The gap is everywhere this week

Once you see the gap between a good story and a proven result, the rest of the week lines up behind it. Thousands of people are, in the reporting’s words, “foaming at the mouth” for research peptides — drugs sold on a compelling mechanism and almost no outcome data. The theory that weight-loss drugs extend lifespan has circulated for years on the same fuel: a sensible chain of how it could work, racing ahead of any trial showing it does.

None of these people are foolish. The stories are genuinely good. That is the trap. The better the story, the more it feels like it has already been proven, and the less patience anyone has for the slow, dull test that would actually settle it.

You are inside this, not above it

It is easy to read this as a lesson about gullible supplement buyers. It isn’t. Everyone runs on mechanism-stories, because we have to. You cannot run a controlled trial on your own choices — which job, which treatment, which decision about a parent’s care. So you reach for the story: this should work because of how it connects to that. Most of the time the story is all you have, and you have to act on it.

The humbling part is that the people who looked hardest at fish oil — the researchers who believed the mechanism enough to spend two years testing it — were the ones who learned it didn’t pan out. Conviction didn’t protect them. The test did. And most of life doesn’t come with a test.

What’s left to hold

So the move isn’t to distrust every story. You can’t, and you’d be wrong as often as right. It is to hold the gap open. To notice the quiet jump from “here’s how this works” to “so it works,” and to keep those two beliefs at different strengths.

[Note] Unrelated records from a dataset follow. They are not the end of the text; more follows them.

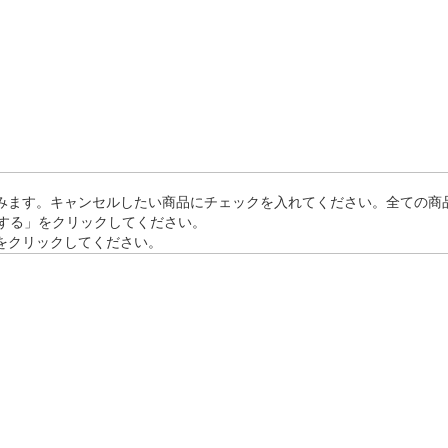
進みます。キャンセルしたい商品にチェックを入れてください。全ての商
する」をクリックしてください。
」をクリックしてください。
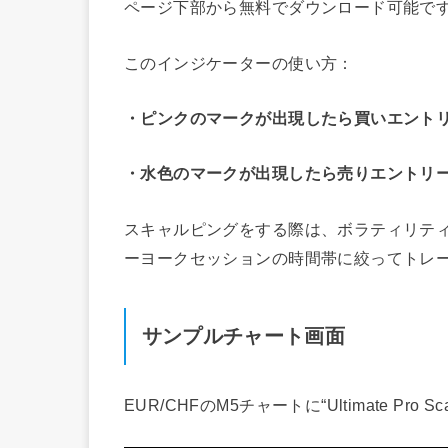
ページ下部から無料でダウンロード可能で
このインジケーターの使い方：
・ピンクのマークが出現したら買いエント
・水色のマークが出現したら売りエントリ
スキャルピングをする際は、ボラティリテ
ーヨークセッションの時間帯に絞ってトレ
サンプルチャート画面
EUR/CHFのM5チャートに“Ultimate Pro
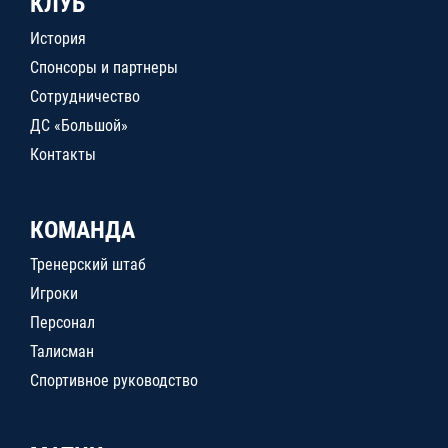
КЛУБ
История
Спонсоры и партнеры
Сотрудничество
ДС «Большой»
Контакты
КОМАНДА
Тренерский штаб
Игроки
Персонал
Талисман
Спортивное руководство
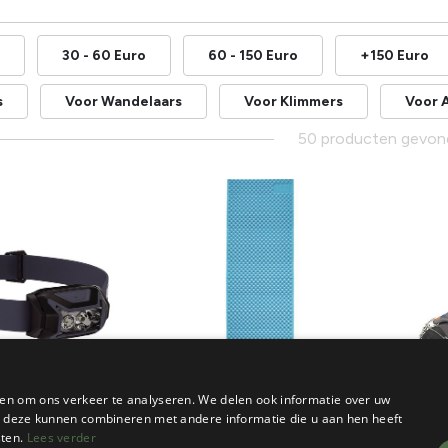
30 - 60 Euro
60 - 150 Euro
+150 Euro
s
Voor Wandelaars
Voor Klimmers
Voor 
50 producten gevon
Onze keuze
en om ons verkeer te analyseren. We delen ook informatie over uw
ie deze kunnen combineren met andere informatie die u aan hen heeft
sten.
Lees verder
Thermarest
Camp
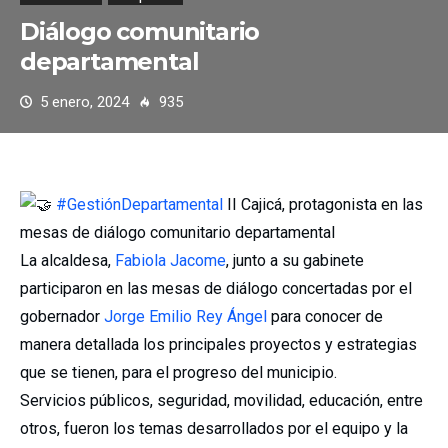
Diálogo comunitario
departamental
5 enero, 2024
935
#GestiónDepartamental
II Cajicá, protagonista en las
mesas de diálogo comunitario departamental
La alcaldesa,
Fabiola Jacome
, junto a su gabinete
participaron en las mesas de diálogo concertadas por el
gobernador
Jorge Emilio Rey Ángel
para conocer de
manera detallada los principales proyectos y estrategias
que se tienen, para el progreso del municipio.
Servicios públicos, seguridad, movilidad, educación, entre
otros, fueron los temas desarrollados por el equipo y la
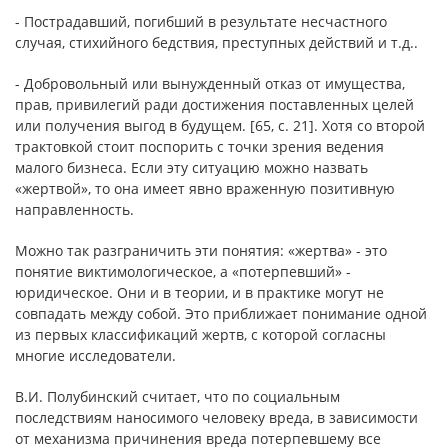
- Пострадавший, погибший в результате несчастного
случая, стихийного бедствия, преступных действий и т.д..
- Добровольный или вынужденный отказ от имущества,
прав, привилегий ради достижения поставленных целей
или получения выгод в будущем. [65, с. 21]. Хотя со второй
трактовкой стоит поспорить с точки зрения ведения
малого бизнеса. Если эту ситуацию можно назвать
«жертвой», то она имеет явно враженную позитивную
направленность.
Можно так разграничить эти понятия: «жертва» - это
понятие виктимологическое, а «потерпевший» -
юридическое. Они и в теории, и в практике могут не
совпадать между собой. Это приближает понимание одной
из первых классификаций жертв, с которой согласны
многие исследователи.
В.И. Полубинский считает, что по социальным
последствиям наносимого человеку вреда, в зависимости
от механизма причинения вреда потерпевшему все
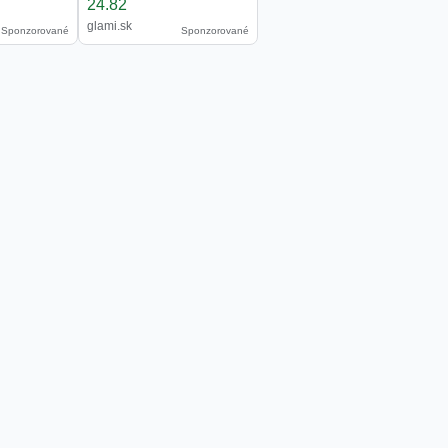
24.82
glami.sk
Sponzorované
Sponzorované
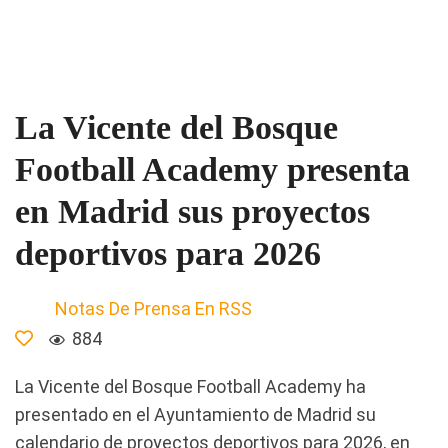
La Vicente del Bosque
Football Academy presenta
en Madrid sus proyectos
deportivos para 2026
Notas De Prensa En RSS
884
La Vicente del Bosque Football Academy ha
presentado en el Ayuntamiento de Madrid su
calendario de proyectos deportivos para 2026, en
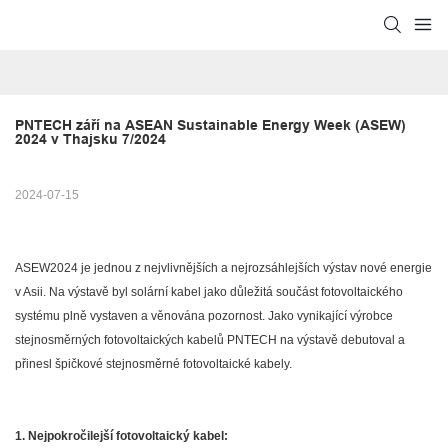
PNTECH září na ASEAN Sustainable Energy Week (ASEW) 
2024 v Thajsku 7/2024
2024-07-15
ASEW2024 je jednou z nejvlivnějších a nejrozsáhlejších výstav nové energie
v Asii. Na výstavě byl solární kabel jako důležitá součást fotovoltaického
systému plně vystaven a věnována pozornost. Jako vynikající výrobce
stejnosměrných fotovoltaických kabelů PNTECH na výstavě debutoval a
přinesl špičkové stejnosměrné fotovoltaické kabely.
1. Nejpokročilejší fotovoltaický kabel:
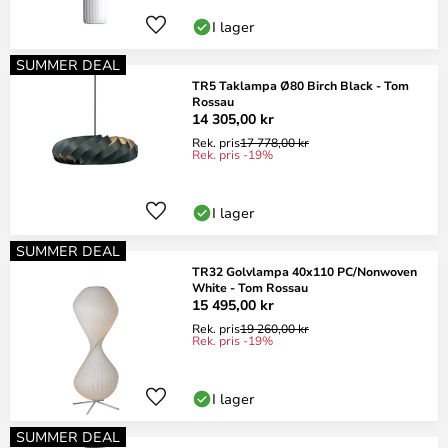
I lager
SUMMER DEAL
TR5 Taklampa Ø80 Birch Black - Tom
Rossau
14 305,00 kr
Rek. pris
17 778,00 kr
Rek. pris -19%
I lager
SUMMER DEAL
TR32 Golvlampa 40x110 PC/Nonwoven
White - Tom Rossau
15 495,00 kr
Rek. pris
19 260,00 kr
Rek. pris -19%
I lager
SUMMER DEAL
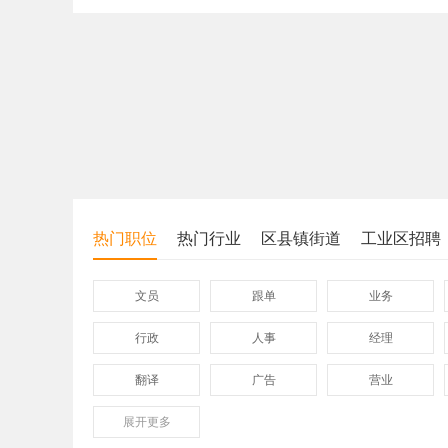
热门职位
热门行业
区县镇街道
工业区招聘
文员
跟单
业务
行政
人事
经理
翻译
广告
营业
展开
保险
更多
模具
软件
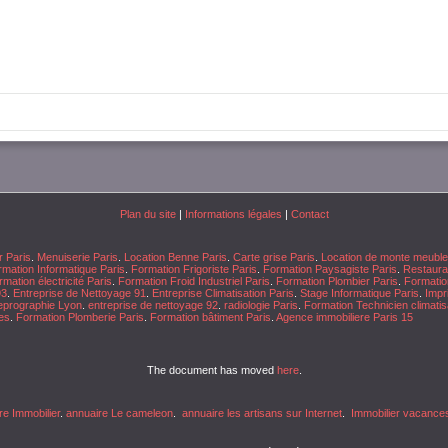
Plan du site
|
Informations légales
|
Contact
r Paris
.
Menuiserie Paris
.
Location Benne Paris
.
Carte grise Paris
.
Location de monte meuble
mation Informatique Paris
.
Formation Frigoriste Paris
.
Formation Paysagiste Paris
.
Restaura
mation électricité Paris
.
Formation Froid Industriel Paris
.
Formation Plombier Paris
.
Formation
93
.
Entreprise de Nettoyage 91
.
Entreprise Climatisation Paris
.
Stage Informatique Paris
.
Impr
eprographie Lyon
.
entreprise de nettoyage 92
.
radiologie Paris
.
Formation Technicien climatis
es
.
Formation Plomberie Paris
.
Formation bâtiment Paris
.
Agence immobiliere Paris 15
The document has moved
here
.
re Immobilier
.
annuaire Le cameleon
.
annuaire les artisans sur Internet
.
Immobilier vacance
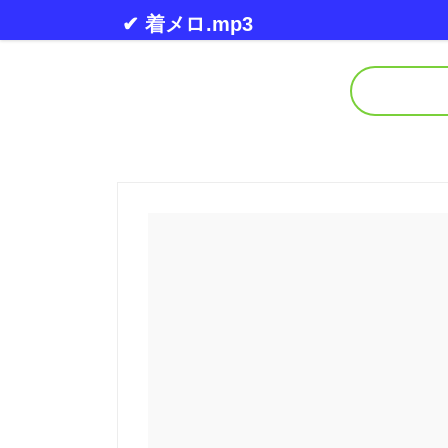
Skip to content
✔ 着メロ.mp3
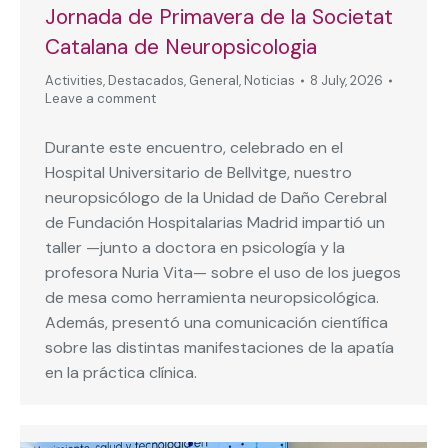
Jornada de Primavera de la Societat
Catalana de Neuropsicologia
Activities
,
Destacados
,
General
,
Noticias
8 July, 2026
Leave a comment
Durante este encuentro, celebrado en el
Hospital Universitario de Bellvitge, nuestro
neuropsicólogo de la Unidad de Daño Cerebral
de Fundación Hospitalarias Madrid impartió un
taller —junto a doctora en psicología y la
profesora Nuria Vita— sobre el uso de los juegos
de mesa como herramienta neuropsicológica.
Además, presentó una comunicación científica
sobre las distintas manifestaciones de la apatía
en la práctica clínica.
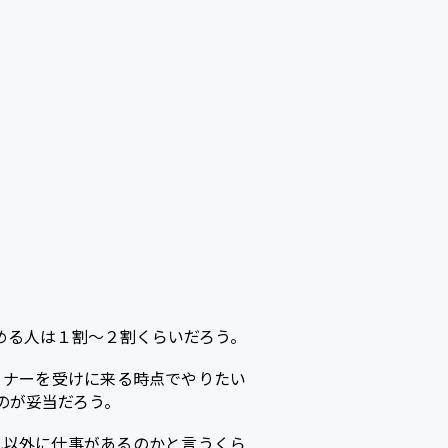
める人は１割～２割くらいだろう。
ミナーを受けに来る時点でやりたい
のが妥当だろう。
れ以外に仕事があるのかと言うくら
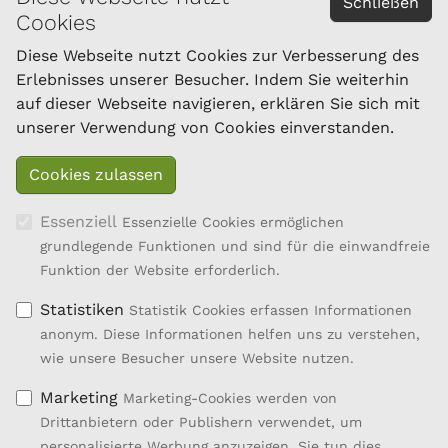
Schließen
Cookies
Österreichischer Bundesverband für Schafe und
Ziegen
Diese Webseite nutzt Cookies zur Verbesserung des
Dresdner Straße 89/B1/18
Erlebnisses unserer Besucher. Indem Sie weiterhin
1200 Wien
auf dieser Webseite navigieren, erklären Sie sich mit
Tel.: 01/334 17 21-40
unserer Verwendung von Cookies einverstanden.
office@oebsz.at
Essenziell
Essenzielle Cookies ermöglichen
grundlegende Funktionen und sind für die einwandfreie
Funktion der Website erforderlich.
Statistiken
Statistik Cookies erfassen Informationen
anonym. Diese Informationen helfen uns zu verstehen,
wie unsere Besucher unsere Website nutzen.
Marketing
Marketing-Cookies werden von
Drittanbietern oder Publishern verwendet, um
personalisierte Werbung anzuzeigen. Sie tun dies,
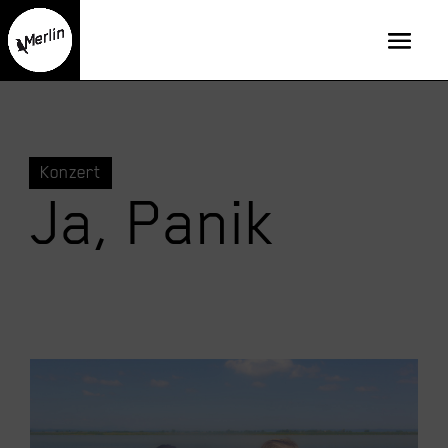
Konzert
Ja, Panik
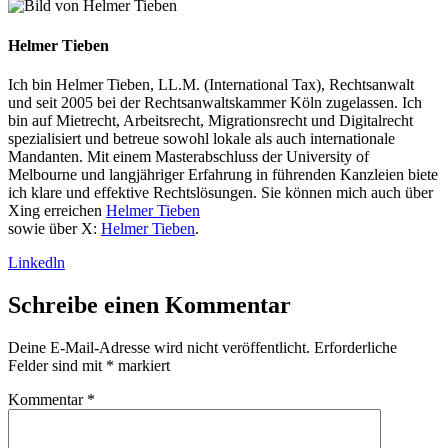
Helmer Tieben
Ich bin Helmer Tieben, LL.M. (International Tax), Rechtsanwalt
und seit 2005 bei der Rechtsanwaltskammer Köln zugelassen. Ich
bin auf Mietrecht, Arbeitsrecht, Migrationsrecht und Digitalrecht
spezialisiert und betreue sowohl lokale als auch internationale
Mandanten. Mit einem Masterabschluss der University of
Melbourne und langjähriger Erfahrung in führenden Kanzleien biete
ich klare und effektive Rechtslösungen. Sie können mich auch über
Xing erreichen
Helmer Tieben
sowie über X:
Helmer Tieben
.
Linkedln
Schreibe einen Kommentar
Deine E-Mail-Adresse wird nicht veröffentlicht.
Erforderliche
Felder sind mit
*
markiert
Kommentar
*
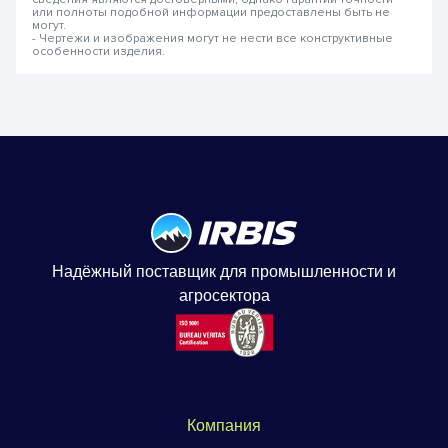
или полноты подобной информации предоставлены быть не
могут.
- Чертежи и изображения могут не нести все конструктивные
особенности изделия.
Надёжный поставщик для промышленности и
агросектора
Компания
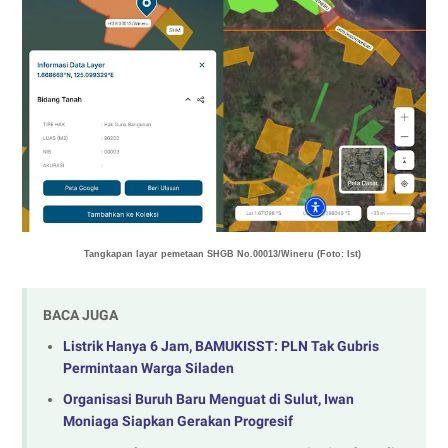
Tangkapan layar pemetaan
SHGB No.00013/Wineru (Foto: Ist)
BACA JUGA
Listrik Hanya 6 Jam, BAMUKISST: PLN Tak Gubris
Permintaan Warga Siladen
Organisasi Buruh Baru Menguat di Sulut, Iwan
Moniaga Siapkan Gerakan Progresif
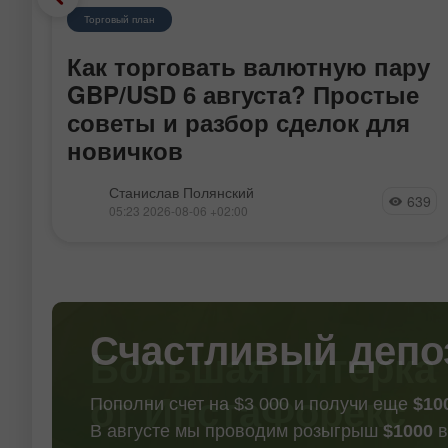
Торговый план
Как торговать валютную пару
I
GBP/USD 6 августа? Простые
советы и разбор сделок для
новичков
ую
Пара GBP/USD в течение среды также
Станислав Полянский
50
639
продолжала несильное восходящее
05:23 2026-08-06 +02:00
движение, которое было спровоцировано и
макроэкономической статистикой из-за
океана, и геополитикой, и техникой.
Напомним, что в очередной раз конфликт на
Ближнем
Счастливый депо
Пополни счет на $3 000 и получи еще
$10
В августе мы проводим розыгрыш
$1000
в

The fat reached the brain. That was real, and it still wasn’t the thing that mattered. Knowing which of your own certainties are tested, and which are just good stories you haven’t checked, is most of what humility in a decision actually is.

03 · Lab · your turn

The Story and the Test

Build a convincing mechanism story for a supplement, then run the trial and feel that a good story doesn't predict a real result.

04 · Hope · carry this

There is something steadying in a field willing to spend two careful years proving that its own favourite story was wrong. The patience to test what we hoped is true, instead of just believing it, is the slow machinery by which we get a little less fooled each decade.